> **REQUIREMENT**
Write out every line of the items below as a JSON list of strings, one string per line, with blank lines omitted.
** Start of DATA FOR THIS TASK **
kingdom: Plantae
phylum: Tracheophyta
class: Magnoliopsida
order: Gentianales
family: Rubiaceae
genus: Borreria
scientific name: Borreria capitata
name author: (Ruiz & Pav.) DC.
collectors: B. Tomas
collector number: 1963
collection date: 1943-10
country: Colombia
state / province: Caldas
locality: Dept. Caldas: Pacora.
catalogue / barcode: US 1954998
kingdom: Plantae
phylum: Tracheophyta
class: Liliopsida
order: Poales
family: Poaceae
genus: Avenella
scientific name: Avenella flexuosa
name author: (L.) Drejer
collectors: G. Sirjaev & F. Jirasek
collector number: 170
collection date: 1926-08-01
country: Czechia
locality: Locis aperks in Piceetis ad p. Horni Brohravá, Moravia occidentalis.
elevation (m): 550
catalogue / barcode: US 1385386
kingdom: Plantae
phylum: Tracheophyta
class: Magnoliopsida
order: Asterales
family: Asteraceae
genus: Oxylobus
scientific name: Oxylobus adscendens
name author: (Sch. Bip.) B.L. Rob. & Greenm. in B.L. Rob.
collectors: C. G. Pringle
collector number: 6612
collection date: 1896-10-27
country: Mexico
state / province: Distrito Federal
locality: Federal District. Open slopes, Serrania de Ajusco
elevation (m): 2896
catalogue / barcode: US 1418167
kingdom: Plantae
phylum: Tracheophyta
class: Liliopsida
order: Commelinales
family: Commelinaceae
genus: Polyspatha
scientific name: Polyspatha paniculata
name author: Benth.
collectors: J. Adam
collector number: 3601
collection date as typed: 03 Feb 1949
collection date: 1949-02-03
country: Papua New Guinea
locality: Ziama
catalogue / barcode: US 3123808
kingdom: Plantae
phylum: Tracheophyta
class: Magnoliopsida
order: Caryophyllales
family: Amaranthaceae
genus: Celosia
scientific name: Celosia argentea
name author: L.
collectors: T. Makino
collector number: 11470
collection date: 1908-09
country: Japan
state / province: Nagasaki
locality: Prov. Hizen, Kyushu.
** End of DATA FOR THIS TASK **
> **SOLUTION TO THIS EXERCISE**
[
  "kingdom: Plantae",
  "phylum: Tracheophyta",
  "class: Magnoliopsida",
  "order: Gentianales",
  "family: Rubiaceae",
  "genus: Borreria",
  "scientific name: Borreria capitata",
  "name author: (Ruiz & Pav.) DC.",
  "collectors: B. Tomas",
  "collector number: 1963",
  "collection date: 1943-10",
  "country: Colombia",
  "state / province: Caldas",
  "locality: Dept. Caldas: Pacora.",
  "catalogue / barcode: US 1954998",
  "kingdom: Plantae",
  "phylum: Tracheophyta",
  "class: Liliopsida",
  "order: Poales",
  "family: Poaceae",
  "genus: Avenella",
  "scientific name: Avenella flexuosa",
  "name author: (L.) Drejer",
  "collectors: G. Sirjaev & F. Jirasek",
  "collector number: 170",
  "collection date: 1926-08-01",
  "country: Czechia",
  "locality: Locis aperks in Piceetis ad p. Horni Brohravá, Moravia occidentalis.",
  "elevation (m): 550",
  "catalogue / barcode: US 1385386",
  "kingdom: Plantae",
  "phylum: Tracheophyta",
  "class: Magnoliopsida",
  "order: Asterales",
  "family: Asteraceae",
  "genus: Oxylobus",
  "scientific name: Oxylobus adscendens",
  "name author: (Sch. Bip.) B.L. Rob. & Greenm. in B.L. Rob.",
  "collectors: C. G. Pringle",
  "collector number: 6612",
  "collection date: 1896-10-27",
  "country: Mexico",
  "state / province: Distrito Federal",
  "locality: Federal District. Open slopes, Serrania de Ajusco",
  "elevation (m): 2896",
  "catalogue / barcode: US 1418167",
  "kingdom: Plantae",
  "phylum: Tracheophyta",
  "class: Liliopsida",
  "order: Commelinales",
  "family: Commelinaceae",
  "genus: Polyspatha",
  "scientific name: Polyspatha paniculata",
  "name author: Benth.",
  "collectors: J. Adam",
  "collector number: 3601",
  "collection date as typed: 03 Feb 1949",
  "collection date: 1949-02-03",
  "country: Papua New Guinea",
  "locality: Ziama",
  "catalogue / barcode: US 3123808",
  "kingdom: Plantae",
  "phylum: Tracheophyta",
  "class: Magnoliopsida",
  "order: Caryophyllales",
  "family: Amaranthaceae",
  "genus: Celosia",
  "scientific name: Celosia argentea",
  "name author: L.",
  "collectors: T. Makino",
  "collector number: 11470",
  "collection date: 1908-09",
  "country: Japan",
  "state / province: Nagasaki",
  "locality: Prov. Hizen, Kyushu."
]